Теперь готовьте Встречный марш, сказал Безродный. Майор Залесский даст команду «Смирно, равнение направо» и пойдёт навстречу майору Рамонову, вот по команде «Направо» и начинайте, да громче, быстрее. А как только они остановятся, кончайте в любом месте. Ясно?
А старшина Сибиряков в это время строго шептал, но так, чтобы его слышали все музыканты:
Не вертеть головами! Глазами крути, голова на месте! И не шевелись по команде «Смирно»
Но вот на середину построения вышел майор Залесский, поправил на себе фуражку, портупею и вдруг совершенно неожиданным, звонким и молодым голосом запел:
Сми-и-и-и-рно! Равнение напра-а-а-а-а-во!
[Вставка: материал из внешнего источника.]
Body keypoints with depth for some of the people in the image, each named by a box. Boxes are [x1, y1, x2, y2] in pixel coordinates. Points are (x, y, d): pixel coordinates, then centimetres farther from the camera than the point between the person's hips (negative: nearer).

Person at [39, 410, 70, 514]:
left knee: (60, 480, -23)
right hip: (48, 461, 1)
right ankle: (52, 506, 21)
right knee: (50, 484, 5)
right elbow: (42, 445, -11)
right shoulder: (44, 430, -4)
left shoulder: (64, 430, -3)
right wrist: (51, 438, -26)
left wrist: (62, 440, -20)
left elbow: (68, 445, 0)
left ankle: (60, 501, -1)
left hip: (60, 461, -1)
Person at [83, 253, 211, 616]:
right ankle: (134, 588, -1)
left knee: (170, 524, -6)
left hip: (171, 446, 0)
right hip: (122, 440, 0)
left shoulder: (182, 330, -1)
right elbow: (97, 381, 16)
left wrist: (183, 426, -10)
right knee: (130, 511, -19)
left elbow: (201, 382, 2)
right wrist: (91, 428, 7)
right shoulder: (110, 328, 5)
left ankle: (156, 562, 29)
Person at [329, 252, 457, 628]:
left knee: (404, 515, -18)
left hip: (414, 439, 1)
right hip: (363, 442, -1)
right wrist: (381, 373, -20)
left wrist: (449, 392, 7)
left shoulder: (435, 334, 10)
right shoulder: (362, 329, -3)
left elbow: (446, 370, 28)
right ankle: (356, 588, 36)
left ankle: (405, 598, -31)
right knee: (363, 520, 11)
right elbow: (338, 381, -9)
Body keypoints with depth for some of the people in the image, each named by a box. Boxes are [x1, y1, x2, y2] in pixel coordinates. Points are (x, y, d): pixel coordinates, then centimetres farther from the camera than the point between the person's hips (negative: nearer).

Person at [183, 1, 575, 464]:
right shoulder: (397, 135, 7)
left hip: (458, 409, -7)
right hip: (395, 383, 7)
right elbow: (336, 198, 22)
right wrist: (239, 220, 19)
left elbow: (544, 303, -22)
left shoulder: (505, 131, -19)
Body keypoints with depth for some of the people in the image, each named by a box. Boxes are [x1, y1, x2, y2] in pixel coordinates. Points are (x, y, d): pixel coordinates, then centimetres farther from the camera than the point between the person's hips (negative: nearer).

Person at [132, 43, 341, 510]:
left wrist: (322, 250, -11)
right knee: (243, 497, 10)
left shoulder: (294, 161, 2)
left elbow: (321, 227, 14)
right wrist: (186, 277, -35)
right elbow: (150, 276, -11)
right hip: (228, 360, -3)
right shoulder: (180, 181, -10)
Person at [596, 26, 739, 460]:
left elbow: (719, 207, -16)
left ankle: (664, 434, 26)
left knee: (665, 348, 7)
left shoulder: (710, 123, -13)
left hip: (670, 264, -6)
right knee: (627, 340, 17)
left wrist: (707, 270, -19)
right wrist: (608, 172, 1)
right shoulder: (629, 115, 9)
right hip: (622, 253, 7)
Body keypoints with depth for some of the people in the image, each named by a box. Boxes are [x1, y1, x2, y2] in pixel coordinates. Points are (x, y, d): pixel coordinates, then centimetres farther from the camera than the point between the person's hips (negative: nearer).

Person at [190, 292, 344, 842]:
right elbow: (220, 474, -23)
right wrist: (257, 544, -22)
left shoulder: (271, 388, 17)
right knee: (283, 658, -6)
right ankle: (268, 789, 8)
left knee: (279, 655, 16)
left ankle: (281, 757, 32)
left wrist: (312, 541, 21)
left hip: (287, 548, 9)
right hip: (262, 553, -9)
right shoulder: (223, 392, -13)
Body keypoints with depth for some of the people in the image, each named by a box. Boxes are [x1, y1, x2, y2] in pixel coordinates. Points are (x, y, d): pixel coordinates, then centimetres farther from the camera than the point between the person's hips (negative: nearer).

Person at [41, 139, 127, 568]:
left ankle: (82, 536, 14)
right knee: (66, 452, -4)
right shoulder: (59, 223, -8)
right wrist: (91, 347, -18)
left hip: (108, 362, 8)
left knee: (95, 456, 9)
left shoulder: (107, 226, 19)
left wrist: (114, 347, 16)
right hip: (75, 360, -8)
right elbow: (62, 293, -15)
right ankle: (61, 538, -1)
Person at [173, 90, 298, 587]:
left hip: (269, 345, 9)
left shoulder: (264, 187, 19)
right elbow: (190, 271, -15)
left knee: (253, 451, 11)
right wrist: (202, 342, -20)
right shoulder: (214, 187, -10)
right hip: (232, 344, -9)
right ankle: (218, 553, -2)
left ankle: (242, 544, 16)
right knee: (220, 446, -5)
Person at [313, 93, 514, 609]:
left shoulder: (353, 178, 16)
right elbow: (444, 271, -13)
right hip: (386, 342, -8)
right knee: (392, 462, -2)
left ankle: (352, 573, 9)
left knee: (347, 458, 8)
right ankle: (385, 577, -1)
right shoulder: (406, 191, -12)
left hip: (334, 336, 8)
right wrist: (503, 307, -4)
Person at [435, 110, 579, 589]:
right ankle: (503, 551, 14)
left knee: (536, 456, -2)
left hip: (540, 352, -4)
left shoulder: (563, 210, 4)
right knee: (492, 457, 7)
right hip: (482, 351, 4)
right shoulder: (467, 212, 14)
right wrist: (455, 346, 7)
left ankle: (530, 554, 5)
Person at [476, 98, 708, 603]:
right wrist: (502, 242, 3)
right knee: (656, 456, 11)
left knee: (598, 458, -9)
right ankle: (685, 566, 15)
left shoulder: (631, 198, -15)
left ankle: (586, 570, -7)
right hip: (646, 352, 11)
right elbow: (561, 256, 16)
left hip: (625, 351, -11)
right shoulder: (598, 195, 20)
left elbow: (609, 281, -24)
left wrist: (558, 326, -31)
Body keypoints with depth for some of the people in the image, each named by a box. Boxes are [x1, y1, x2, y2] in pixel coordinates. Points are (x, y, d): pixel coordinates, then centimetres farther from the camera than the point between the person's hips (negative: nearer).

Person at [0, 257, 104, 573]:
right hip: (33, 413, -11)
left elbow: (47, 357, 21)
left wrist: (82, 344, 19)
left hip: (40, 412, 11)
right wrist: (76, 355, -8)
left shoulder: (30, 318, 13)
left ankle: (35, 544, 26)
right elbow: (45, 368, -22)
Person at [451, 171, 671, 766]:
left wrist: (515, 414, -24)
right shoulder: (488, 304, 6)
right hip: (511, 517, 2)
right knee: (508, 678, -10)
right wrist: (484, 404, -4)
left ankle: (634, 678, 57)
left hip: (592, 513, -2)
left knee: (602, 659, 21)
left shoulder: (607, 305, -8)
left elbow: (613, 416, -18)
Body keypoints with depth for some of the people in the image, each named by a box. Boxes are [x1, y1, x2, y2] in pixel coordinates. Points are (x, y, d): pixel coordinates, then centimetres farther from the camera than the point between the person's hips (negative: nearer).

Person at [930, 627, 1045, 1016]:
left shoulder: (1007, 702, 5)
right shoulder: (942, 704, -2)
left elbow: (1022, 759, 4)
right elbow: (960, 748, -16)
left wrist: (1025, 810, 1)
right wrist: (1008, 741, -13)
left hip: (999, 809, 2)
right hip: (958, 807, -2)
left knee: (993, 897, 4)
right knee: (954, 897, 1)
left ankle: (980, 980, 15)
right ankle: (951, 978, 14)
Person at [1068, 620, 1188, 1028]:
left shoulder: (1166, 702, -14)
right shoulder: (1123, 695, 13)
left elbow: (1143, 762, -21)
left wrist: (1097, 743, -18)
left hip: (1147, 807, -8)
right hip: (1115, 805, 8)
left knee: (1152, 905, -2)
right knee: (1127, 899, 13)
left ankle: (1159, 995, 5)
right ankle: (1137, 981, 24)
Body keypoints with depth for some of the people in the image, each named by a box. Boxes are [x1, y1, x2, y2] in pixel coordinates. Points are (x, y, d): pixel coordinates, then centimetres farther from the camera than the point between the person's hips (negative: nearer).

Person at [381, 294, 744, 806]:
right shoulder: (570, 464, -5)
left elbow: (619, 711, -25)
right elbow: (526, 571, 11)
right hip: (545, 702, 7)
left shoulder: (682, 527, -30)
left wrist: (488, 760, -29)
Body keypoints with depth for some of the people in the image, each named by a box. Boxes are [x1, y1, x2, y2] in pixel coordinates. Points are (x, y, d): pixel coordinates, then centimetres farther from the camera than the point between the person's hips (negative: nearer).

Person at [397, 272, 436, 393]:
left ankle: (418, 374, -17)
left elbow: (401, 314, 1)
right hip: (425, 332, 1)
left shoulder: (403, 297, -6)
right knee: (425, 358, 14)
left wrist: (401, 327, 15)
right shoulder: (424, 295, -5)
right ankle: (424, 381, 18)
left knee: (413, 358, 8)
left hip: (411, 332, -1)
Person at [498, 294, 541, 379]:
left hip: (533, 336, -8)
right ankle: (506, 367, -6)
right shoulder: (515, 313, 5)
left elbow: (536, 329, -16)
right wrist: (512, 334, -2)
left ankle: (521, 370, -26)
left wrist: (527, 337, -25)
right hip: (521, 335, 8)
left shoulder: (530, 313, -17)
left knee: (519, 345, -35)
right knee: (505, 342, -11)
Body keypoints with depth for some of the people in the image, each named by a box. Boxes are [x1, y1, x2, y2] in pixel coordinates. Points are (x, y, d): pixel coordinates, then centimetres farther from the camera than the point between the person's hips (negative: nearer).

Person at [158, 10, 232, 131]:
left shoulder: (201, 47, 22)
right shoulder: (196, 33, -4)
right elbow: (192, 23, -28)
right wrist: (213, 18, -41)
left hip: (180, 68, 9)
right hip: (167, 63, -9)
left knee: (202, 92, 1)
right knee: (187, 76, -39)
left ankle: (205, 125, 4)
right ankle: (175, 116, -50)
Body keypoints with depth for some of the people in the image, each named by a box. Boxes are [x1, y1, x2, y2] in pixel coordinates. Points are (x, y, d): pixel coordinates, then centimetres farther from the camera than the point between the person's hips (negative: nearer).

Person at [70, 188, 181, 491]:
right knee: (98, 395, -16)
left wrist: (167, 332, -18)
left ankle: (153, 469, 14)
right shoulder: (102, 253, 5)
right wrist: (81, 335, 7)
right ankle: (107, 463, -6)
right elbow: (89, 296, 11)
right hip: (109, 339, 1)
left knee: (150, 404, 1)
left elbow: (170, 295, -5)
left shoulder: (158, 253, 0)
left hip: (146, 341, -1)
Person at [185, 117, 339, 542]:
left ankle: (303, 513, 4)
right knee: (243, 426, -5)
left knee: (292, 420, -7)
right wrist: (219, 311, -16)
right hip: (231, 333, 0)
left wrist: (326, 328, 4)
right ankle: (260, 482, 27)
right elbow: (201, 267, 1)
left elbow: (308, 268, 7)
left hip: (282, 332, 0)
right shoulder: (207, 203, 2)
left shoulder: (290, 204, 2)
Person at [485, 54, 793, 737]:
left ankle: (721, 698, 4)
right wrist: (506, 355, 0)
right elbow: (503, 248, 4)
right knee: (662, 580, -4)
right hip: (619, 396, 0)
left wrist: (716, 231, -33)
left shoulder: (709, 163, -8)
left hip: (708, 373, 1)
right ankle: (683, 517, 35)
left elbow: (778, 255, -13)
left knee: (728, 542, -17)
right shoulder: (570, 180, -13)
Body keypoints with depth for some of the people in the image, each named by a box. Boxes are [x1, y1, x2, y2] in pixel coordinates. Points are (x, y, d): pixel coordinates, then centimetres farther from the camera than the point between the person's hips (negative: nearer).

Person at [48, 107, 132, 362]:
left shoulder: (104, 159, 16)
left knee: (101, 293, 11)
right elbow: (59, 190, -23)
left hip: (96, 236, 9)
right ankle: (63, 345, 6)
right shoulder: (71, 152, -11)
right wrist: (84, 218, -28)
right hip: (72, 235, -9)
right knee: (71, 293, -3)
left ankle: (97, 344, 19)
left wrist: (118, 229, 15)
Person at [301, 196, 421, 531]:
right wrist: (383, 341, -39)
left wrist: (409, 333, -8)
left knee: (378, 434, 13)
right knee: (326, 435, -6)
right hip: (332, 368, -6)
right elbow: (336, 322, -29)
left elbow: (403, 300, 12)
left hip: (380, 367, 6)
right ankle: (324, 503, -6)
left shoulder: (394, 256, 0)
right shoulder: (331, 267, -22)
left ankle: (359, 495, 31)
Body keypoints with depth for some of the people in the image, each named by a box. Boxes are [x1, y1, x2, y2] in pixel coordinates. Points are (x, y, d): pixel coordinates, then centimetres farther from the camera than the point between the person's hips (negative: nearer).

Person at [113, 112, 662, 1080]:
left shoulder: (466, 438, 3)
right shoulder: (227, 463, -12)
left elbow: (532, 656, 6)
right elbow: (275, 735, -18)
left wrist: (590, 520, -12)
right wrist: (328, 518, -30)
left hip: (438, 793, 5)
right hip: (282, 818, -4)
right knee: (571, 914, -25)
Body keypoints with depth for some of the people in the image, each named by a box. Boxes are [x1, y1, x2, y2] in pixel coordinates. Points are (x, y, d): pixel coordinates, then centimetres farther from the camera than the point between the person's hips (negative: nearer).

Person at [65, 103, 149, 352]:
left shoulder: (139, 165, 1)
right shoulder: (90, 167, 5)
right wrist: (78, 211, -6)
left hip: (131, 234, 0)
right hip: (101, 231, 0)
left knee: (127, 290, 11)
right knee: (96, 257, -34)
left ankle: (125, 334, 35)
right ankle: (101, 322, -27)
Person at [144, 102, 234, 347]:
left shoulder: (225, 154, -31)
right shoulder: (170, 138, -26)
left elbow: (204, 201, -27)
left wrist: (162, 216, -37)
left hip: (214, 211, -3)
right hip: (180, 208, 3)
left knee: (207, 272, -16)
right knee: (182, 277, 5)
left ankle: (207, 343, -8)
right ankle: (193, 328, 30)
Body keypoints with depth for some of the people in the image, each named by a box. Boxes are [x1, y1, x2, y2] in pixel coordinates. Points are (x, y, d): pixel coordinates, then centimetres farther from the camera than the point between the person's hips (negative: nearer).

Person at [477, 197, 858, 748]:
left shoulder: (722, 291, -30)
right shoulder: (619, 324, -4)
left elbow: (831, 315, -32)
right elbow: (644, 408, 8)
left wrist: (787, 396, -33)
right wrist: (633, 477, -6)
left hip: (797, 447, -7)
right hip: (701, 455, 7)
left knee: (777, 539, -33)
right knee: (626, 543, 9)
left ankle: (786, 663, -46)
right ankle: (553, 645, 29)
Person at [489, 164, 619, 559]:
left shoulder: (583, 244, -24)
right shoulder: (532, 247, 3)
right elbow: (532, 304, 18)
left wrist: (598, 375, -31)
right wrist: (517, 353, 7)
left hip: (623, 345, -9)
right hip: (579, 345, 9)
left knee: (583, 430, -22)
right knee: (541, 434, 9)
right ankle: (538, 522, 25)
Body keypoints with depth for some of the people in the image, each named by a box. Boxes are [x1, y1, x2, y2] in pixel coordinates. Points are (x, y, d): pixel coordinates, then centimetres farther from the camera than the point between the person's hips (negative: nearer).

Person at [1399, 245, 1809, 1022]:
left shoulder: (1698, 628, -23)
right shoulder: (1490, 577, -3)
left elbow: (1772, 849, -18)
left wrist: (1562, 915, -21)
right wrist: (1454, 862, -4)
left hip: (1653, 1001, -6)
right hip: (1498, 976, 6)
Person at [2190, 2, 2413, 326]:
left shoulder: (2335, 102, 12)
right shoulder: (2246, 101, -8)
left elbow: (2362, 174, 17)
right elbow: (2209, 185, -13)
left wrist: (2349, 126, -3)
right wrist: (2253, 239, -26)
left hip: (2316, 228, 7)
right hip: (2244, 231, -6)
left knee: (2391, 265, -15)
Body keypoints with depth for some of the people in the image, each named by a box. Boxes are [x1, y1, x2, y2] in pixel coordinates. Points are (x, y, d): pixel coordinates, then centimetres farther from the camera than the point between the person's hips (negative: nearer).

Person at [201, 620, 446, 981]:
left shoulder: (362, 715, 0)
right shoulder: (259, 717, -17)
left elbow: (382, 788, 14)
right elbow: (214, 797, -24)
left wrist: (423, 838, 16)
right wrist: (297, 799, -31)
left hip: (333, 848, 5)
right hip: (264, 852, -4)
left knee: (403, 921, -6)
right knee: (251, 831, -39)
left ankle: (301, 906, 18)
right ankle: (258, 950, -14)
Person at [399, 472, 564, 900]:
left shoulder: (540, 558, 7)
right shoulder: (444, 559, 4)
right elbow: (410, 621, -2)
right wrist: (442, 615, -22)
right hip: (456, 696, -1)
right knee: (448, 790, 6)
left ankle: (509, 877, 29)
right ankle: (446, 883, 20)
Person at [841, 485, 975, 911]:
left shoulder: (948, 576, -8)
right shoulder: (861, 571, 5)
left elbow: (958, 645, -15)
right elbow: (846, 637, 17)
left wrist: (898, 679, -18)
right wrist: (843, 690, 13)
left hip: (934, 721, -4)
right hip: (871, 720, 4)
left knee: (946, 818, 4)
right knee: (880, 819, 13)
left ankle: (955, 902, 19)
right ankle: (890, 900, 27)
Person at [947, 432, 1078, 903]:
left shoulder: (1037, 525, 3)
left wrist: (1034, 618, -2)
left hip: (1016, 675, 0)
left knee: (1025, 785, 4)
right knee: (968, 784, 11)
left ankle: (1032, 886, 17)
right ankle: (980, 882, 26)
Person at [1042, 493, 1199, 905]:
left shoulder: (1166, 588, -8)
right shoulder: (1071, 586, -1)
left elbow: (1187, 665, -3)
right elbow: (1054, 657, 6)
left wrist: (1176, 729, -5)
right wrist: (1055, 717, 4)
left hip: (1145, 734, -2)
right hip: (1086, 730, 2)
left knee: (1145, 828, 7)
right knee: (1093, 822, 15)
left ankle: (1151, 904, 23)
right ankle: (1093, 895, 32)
И, взяв руку под козырёк, высоко поднимая ноги, легко и действительно изящно пошёл по середине плаца.
Егоров, одновременно с командой Залесского, как и инструктировал его Безродный, начал играть Встречный марш. Этот Встречный был из старинных. Был он создан ещё во время гражданской войны. Написал марш С.А. Чернецкий, великий знаток военной музыки, всю свою жизнь посвятивший музыке в войсках. Призывно и восторженно звенели трубы, с грозной напористостью чеканили поступь марша басы. Чисто звучали аккорды.